===== Page

Skip to main content
56, avenue de la Grande-Armée, 75017 Paris

Ecouter la version audioConf MP1

La paix dans tes remparts et la tranquillité dans tes donjons (Ps. 122)

Prédication prononcée le 28 juillet 2019, au temple de l'Étoile à Paris,
par le pasteur Louis Pernot 

« La paix est dans tes remparts, et tranquillité dans tes donjons ». Voilà une belle image de ce que Dieu peut nous apporter et dont nous avons tant besoin. La vie est en effet souvent difficile, et nous avons en Dieu protection, force et sécurité. Même quand tout ce que nous avons ou aimons peut vaciller, tout peut nous être repris, lorsque notre équilibre peut être menacé, il y a une chose que personne ne peut nous retirer, un domaine dans lequel nous ne pouvons jamais être blessés ni déçus, ni trompés, c’est notre foi. Cette présence indéfectible d’amour nous venant de Dieu et qui est la seule chose stable, forte, indéracinable de notre vie.

Souvent cette image est donnée dans les Psaumes qui nous répètent que Dieu est pour nous un rempart, une forteresse (cf entre autres Ps. 18 :3). Et Luther en a fait son choral emblématique : « C’est un rempart que notre Dieu ».

Cependant, dans le Psaume 122, cette évocation de la forteresse apparaît dans un contexte paradoxal. Il s’agit en effet, comme tous les « Psaumes des montées » (de 120 à 134) de cantiques de pèlerinage. Ils étaient récités ou chantés lors des grandes fêtes juives où les fidèles devaient venir, parfois de loin pou se rendre à Jérusalem prier dans le Temple (Pâque, Pentecôte, et Souccoth). Or un pèlerinage, c’est sortir de chez soi, faire route pour se réunir avec les autres, et aller chercher Dieu au loin. C’est tout le contraire du fait de rester enfermé chez soi au fond de son donjon ou dans ses remparts par crainte de l’extérieur.

==========
===== Enregistrements fournis

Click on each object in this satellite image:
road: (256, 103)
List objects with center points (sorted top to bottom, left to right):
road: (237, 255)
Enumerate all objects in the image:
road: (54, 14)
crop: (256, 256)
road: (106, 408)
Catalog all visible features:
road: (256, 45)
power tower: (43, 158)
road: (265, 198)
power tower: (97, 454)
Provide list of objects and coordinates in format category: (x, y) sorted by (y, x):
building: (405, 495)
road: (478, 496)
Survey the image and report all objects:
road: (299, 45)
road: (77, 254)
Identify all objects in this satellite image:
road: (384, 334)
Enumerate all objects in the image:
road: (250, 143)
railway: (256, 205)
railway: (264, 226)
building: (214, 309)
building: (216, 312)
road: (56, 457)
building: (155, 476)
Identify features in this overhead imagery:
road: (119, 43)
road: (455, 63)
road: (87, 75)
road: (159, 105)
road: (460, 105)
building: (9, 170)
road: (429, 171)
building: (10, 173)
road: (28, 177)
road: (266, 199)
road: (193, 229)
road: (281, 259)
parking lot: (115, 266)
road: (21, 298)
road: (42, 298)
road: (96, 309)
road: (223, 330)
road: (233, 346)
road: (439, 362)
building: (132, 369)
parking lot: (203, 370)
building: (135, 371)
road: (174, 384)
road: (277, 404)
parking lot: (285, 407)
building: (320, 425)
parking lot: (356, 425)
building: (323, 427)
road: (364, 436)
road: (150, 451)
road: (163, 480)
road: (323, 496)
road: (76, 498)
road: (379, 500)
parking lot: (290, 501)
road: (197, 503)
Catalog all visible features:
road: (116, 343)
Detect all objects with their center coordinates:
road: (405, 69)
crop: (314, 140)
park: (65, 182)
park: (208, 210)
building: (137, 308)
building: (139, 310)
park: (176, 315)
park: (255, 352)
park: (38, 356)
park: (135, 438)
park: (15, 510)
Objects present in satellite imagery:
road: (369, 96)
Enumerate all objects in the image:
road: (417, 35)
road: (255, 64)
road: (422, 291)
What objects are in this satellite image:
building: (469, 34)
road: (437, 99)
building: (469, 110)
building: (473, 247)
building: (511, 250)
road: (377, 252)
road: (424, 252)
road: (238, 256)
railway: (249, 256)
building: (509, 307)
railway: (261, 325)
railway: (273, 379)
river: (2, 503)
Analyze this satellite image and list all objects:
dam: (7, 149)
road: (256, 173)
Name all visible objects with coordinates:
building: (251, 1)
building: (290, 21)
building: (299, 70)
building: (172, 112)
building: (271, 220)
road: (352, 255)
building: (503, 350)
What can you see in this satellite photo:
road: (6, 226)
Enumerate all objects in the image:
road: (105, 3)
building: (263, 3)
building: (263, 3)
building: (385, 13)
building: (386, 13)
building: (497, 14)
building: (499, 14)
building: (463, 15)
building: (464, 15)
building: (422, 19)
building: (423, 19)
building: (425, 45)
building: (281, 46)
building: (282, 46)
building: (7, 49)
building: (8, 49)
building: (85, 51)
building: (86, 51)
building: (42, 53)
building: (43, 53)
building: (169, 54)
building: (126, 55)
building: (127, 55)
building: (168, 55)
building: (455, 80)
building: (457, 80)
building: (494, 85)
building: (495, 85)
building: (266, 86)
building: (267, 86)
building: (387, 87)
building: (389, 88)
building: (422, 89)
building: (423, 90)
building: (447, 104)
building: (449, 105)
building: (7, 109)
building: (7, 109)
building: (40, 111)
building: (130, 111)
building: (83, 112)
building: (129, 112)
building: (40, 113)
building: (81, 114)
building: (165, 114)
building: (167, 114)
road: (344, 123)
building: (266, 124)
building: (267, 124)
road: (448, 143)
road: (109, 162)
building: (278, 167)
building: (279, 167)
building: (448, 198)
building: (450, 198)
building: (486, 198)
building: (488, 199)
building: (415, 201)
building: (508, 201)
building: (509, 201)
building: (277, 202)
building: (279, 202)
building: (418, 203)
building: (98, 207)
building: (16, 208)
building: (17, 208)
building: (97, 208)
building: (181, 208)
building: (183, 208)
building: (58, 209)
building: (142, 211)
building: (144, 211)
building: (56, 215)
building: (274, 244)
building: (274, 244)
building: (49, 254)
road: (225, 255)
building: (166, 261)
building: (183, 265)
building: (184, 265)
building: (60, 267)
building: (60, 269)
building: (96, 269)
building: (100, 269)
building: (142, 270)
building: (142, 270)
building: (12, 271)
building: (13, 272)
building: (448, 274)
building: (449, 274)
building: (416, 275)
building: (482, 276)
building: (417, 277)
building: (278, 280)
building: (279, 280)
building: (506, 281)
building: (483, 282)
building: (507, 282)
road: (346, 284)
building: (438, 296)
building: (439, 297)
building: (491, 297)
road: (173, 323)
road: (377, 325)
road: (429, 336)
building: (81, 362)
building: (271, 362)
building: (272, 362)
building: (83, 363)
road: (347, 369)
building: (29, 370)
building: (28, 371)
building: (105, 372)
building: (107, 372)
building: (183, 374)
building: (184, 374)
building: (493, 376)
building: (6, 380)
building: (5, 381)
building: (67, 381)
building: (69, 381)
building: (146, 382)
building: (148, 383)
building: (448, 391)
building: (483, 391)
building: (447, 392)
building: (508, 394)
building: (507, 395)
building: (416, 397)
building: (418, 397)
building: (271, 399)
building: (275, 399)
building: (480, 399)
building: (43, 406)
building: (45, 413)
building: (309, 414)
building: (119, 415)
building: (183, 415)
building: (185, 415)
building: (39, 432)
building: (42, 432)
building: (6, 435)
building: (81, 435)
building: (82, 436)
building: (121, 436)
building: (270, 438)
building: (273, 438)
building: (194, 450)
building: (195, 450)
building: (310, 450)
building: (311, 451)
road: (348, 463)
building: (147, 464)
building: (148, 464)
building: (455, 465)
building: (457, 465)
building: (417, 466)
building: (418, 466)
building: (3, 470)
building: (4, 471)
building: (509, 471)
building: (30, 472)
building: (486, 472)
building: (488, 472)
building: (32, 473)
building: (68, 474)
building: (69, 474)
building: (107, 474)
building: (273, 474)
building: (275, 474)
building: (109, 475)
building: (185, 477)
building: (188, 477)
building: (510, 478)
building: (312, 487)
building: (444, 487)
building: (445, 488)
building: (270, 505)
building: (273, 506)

==========

*Énoncé 1*
Convertis en tableau Markdown les enregistrements, depuis le début jusqu'à la ligne qui contient « power tower: (97, 454) », celle-ci comprise. Utilise les colonnes « Numéro » et « Ligne d'enregistrement », et omets les lignes vides.
*Énoncé 2*
Poursuis la prédication sur le Psaume 122 à partir de l'endroit où elle s'arrête.

*Réponse 1*
| Numéro | Ligne d'enregistrement |
|---|---|
| 1 | Click on each object in this satellite image: |
| 2 | road: (256, 103) |
| 3 | List objects with center points (sorted top to bottom, left to right): |
| 4 | road: (237, 255) |
| 5 | Enumerate all objects in the image: |
| 6 | road: (54, 14) |
| 7 | crop: (256, 256) |
| 8 | road: (106, 408) |
| 9 | Catalog all visible features: |
| 10 | road: (256, 45) |
| 11 | power tower: (43, 158) |
| 12 | road: (265, 198) |
| 13 | power tower: (97, 454) |

*Réponse 2*
Et c’est à celui qui justement est sorti de chez lui, qui s’est risqué sur les routes, que l’on dit : « que la paix soit dans tes remparts, et tranquillité dans tes donjons... » quand justement il n’a ni donjon ni rempart, mais une simple tente pour s’abriter.

Et ce n’est pas le seul paradoxe de ce Psaume. Il est dit habituellement que ce Psaume en particulier parle de la situation du pèlerin qui est arrivé au but : « Nos pieds se tiennent debout à tes portes, Jérusalem ». On pourrait donc penser que le croyant est arrivé au but de sa quête. Mais en fait la suite du Psaume le montre continuer d’être en recherche, de demander, de désirer... Il faut donc comprendre que quel que soit le chemin qu’on ait fait, on n’est jamais arrivé, on n’a jamais toutes les promesses de Dieu en plénitude, et toujours en marche, toujours en quête et en mouvement vers Dieu et vers les autres.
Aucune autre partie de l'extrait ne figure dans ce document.